What you will do:
Please answer these questions using the post on Sarah Palin's resignation below:
1. Which office did Sarah Palin resign?
2. In the quoted line about speaking directly to the people she serves, which word is set in capital letters?
3. What festivities does the writer say they are about to attend?

Supplied text:
::::::

Sarah Palin Resigns as Governor; Will Not Quit Defiling the English Language

batshit crazy

While we find ourselves most puzzled by the recent and abrupt decision of Sarah Palin to resign her “title” as Governor of Alaska because being a lame duck is so lame, and being a dead fish is so… stinky, we are not surprised in the least to learn that Sarah herself penned her resignation speech.

By the way, have you read this crazy-pants shit, otherwise known as the actaul transcript as released by Palin’s office? Some excerpts, after the jump…

“Hi, Alaska.”

Well, hello, Sarah. I’m actually in the lower 48, and about to leave the Mansion to attend some Independence Day festivities… Oh, right, nice timing *wink*

“I appreciate speaking directly TO you, the people I serve, as your Governor.”

Umm. What’s up with the shouting? And why, specifically, would you need to emphasize the word ‘TO’? (Keep in mind, folks, this is the WRITTEN version of her resignation speech.)

“People who know me know that besides faith and family, nothing’s more important to me than our beloved Alaska.

Alaska’s mission – to contribute to America. We’re strategic IN the world as the air crossroads OF the world, as a gatekeeper of the continent.”

So you’re super-committed TO Alaska and ITS strategic, gate-keeping mission, such as.

::::::

[Images with pose keypoints]
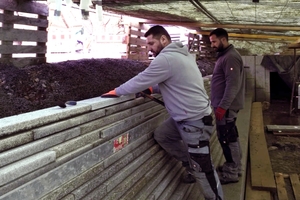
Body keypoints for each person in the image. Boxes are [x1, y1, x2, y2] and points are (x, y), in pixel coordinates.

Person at [101, 25, 223, 200]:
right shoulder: (183, 55)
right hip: (188, 118)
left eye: (151, 43)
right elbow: (174, 81)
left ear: (164, 40)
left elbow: (140, 79)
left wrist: (117, 91)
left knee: (203, 167)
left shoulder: (166, 59)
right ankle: (191, 165)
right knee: (163, 135)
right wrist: (153, 89)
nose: (149, 48)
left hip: (194, 122)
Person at [209, 28, 245, 184]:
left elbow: (232, 85)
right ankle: (235, 167)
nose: (212, 45)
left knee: (227, 139)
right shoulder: (225, 56)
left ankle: (232, 172)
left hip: (227, 108)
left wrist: (222, 107)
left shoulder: (230, 57)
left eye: (214, 41)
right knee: (231, 137)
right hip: (225, 107)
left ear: (223, 39)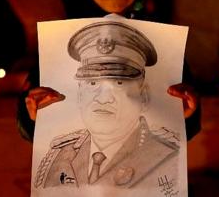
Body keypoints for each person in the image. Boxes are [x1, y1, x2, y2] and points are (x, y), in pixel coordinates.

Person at [17, 0, 200, 145]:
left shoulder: (161, 46)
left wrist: (187, 114)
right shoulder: (59, 45)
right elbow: (29, 126)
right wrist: (33, 115)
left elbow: (178, 129)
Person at [34, 21, 180, 189]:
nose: (102, 99)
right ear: (80, 95)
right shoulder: (57, 157)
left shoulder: (168, 159)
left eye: (119, 83)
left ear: (144, 98)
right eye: (92, 83)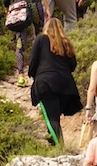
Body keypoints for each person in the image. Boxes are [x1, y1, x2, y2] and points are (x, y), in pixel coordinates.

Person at [28, 17, 83, 145]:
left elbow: (33, 63)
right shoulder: (66, 43)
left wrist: (33, 75)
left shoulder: (41, 39)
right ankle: (56, 144)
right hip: (65, 85)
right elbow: (73, 65)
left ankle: (58, 148)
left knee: (51, 118)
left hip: (46, 84)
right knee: (55, 118)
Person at [3, 0, 47, 86]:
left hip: (18, 9)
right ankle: (40, 71)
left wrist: (7, 10)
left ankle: (21, 75)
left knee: (20, 41)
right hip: (34, 5)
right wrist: (46, 7)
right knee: (40, 37)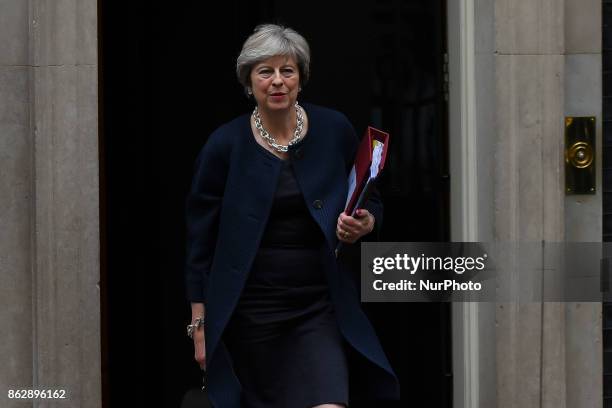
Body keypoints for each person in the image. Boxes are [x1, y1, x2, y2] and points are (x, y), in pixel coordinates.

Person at [184, 23, 399, 408]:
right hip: (250, 315)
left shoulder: (334, 129)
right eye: (265, 71)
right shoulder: (224, 145)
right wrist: (200, 326)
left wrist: (365, 223)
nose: (278, 81)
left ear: (301, 78)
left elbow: (370, 198)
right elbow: (201, 244)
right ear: (249, 81)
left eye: (288, 70)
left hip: (316, 307)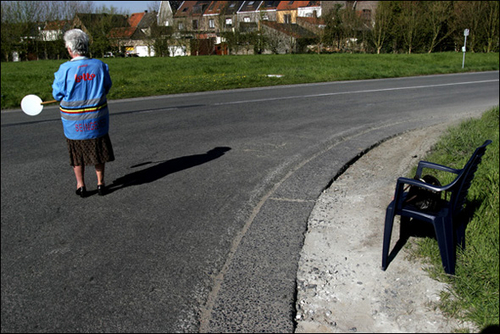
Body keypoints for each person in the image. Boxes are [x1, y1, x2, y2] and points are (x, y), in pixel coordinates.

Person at [52, 29, 115, 197]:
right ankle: (101, 183)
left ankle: (81, 185)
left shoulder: (64, 69)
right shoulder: (100, 66)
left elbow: (57, 94)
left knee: (77, 153)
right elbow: (107, 87)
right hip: (96, 119)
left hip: (74, 122)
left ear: (70, 49)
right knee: (98, 152)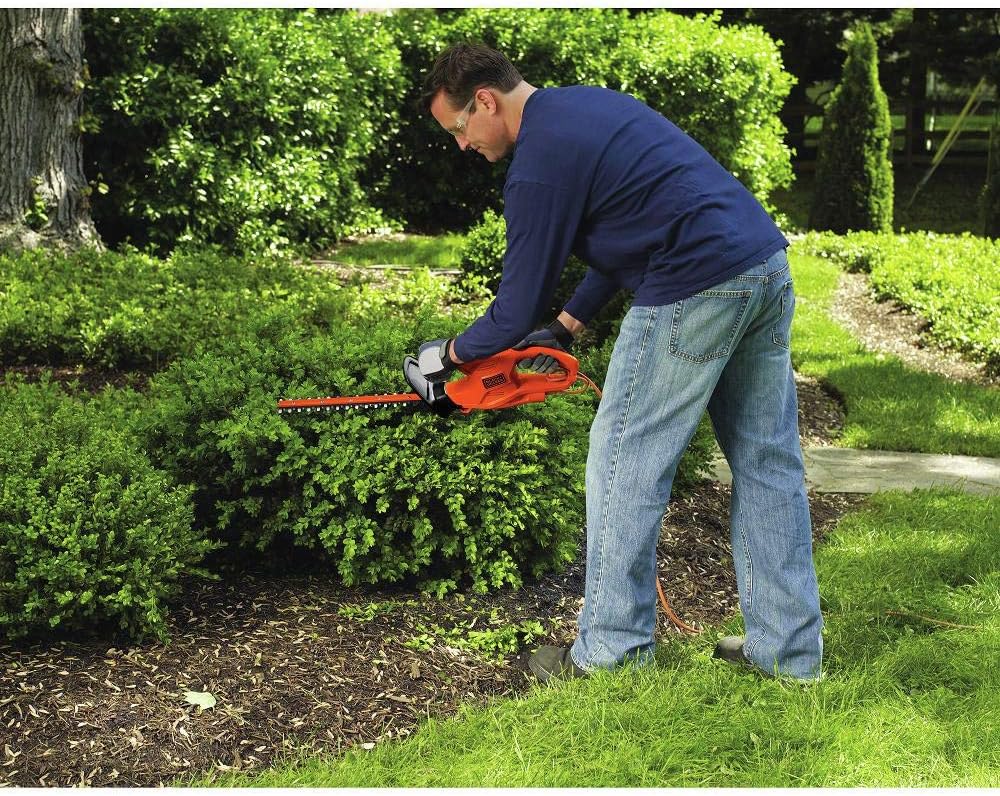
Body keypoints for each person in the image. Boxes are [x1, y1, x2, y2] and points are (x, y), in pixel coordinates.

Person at [414, 43, 823, 683]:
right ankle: (789, 655)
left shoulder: (536, 168)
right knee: (767, 460)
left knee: (621, 461)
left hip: (697, 286)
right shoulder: (585, 108)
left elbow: (514, 309)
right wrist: (571, 323)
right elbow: (633, 223)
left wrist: (448, 355)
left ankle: (609, 653)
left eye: (460, 129)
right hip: (762, 267)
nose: (463, 145)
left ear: (485, 102)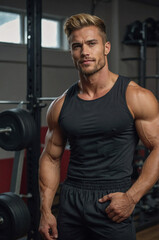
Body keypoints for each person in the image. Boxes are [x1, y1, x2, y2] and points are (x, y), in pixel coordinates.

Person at [38, 13, 159, 240]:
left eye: (92, 43)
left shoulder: (135, 96)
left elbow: (158, 148)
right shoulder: (60, 105)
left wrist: (131, 197)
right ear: (72, 53)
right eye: (77, 46)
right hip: (71, 200)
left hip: (113, 200)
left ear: (106, 47)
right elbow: (50, 158)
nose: (84, 51)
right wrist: (45, 211)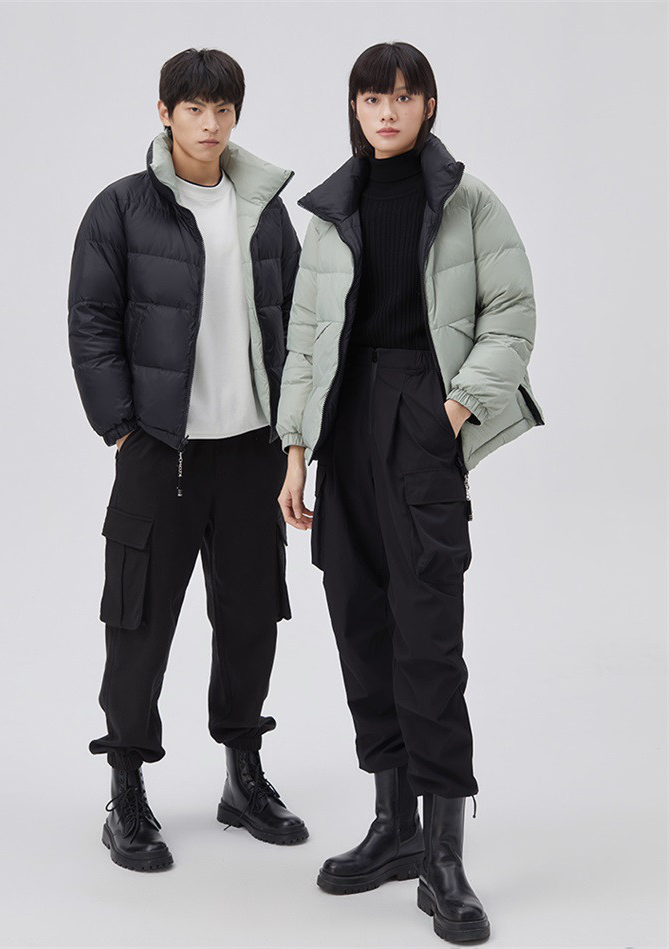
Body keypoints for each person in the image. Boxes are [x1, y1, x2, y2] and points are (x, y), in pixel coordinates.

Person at [276, 41, 544, 943]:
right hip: (345, 424)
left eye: (402, 95)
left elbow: (512, 313)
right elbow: (306, 337)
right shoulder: (331, 211)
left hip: (423, 419)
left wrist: (455, 406)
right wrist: (296, 451)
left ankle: (445, 857)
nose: (386, 111)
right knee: (360, 622)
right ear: (353, 108)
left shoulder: (468, 202)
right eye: (370, 97)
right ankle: (392, 825)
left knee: (428, 634)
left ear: (429, 104)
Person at [67, 47, 308, 872]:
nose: (209, 124)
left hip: (250, 452)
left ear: (236, 115)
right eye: (194, 109)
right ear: (165, 112)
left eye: (223, 110)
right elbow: (91, 320)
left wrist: (292, 433)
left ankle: (244, 775)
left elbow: (297, 321)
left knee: (250, 619)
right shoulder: (121, 209)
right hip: (160, 454)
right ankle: (126, 789)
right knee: (139, 622)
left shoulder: (263, 209)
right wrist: (123, 429)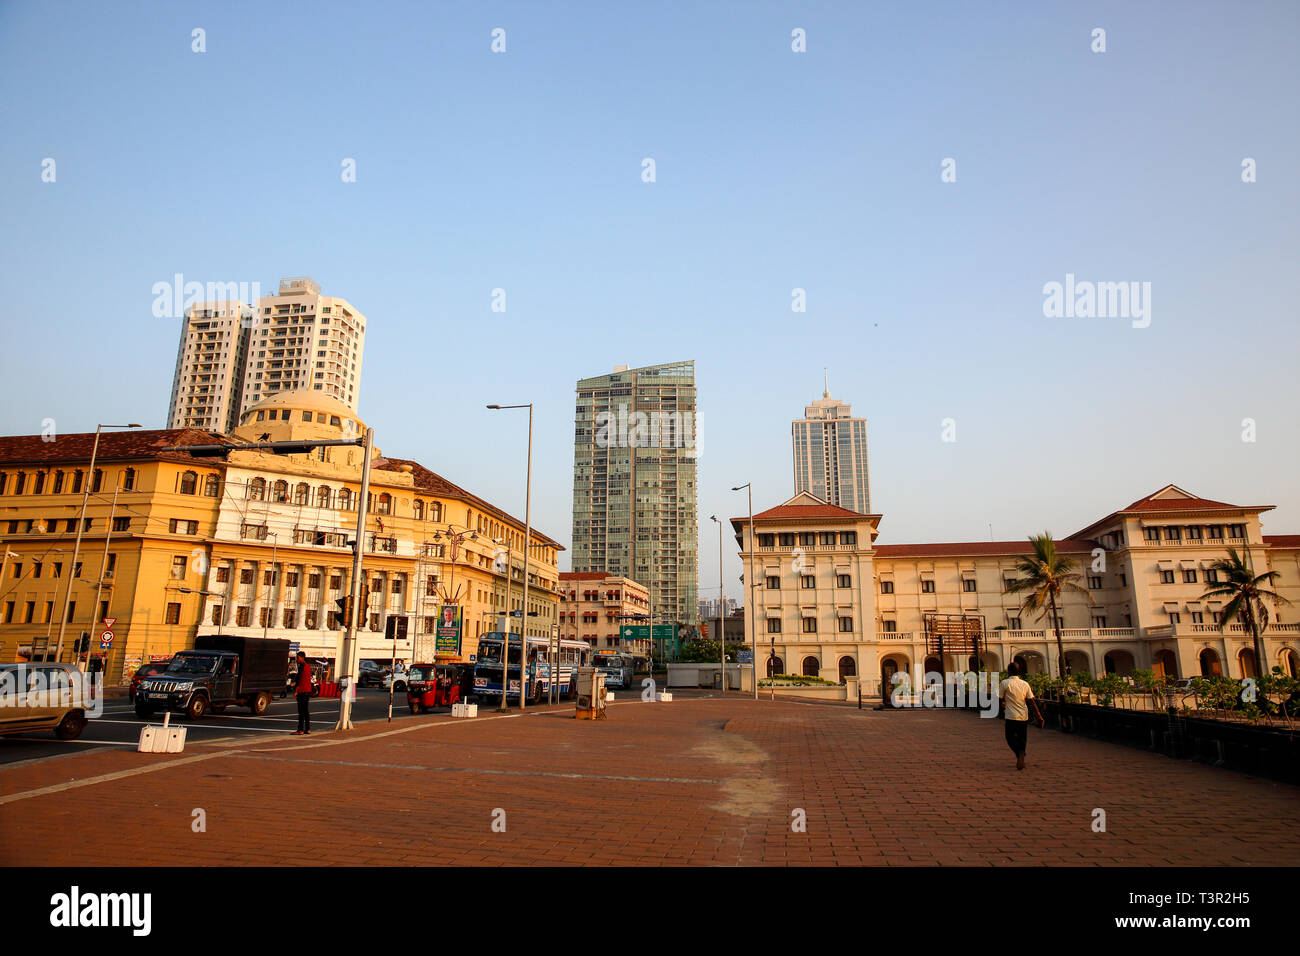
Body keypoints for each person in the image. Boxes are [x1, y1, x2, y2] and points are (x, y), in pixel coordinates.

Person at [998, 660, 1044, 770]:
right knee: (1022, 737)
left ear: (1009, 671)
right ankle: (1021, 751)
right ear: (1019, 672)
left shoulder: (1005, 683)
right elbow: (1031, 701)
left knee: (1010, 737)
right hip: (1023, 715)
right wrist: (1038, 715)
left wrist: (1002, 704)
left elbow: (999, 698)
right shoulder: (1025, 684)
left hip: (1011, 715)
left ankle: (1018, 753)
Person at [292, 651, 313, 735]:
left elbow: (299, 680)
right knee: (306, 711)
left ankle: (300, 729)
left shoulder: (302, 666)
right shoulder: (308, 666)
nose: (296, 659)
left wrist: (296, 691)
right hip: (308, 690)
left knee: (301, 711)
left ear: (301, 657)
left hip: (302, 691)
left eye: (297, 658)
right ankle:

::::::

Solution for this exercise:
1. Governor of Alaska
2. TO
3. Independence Day festivities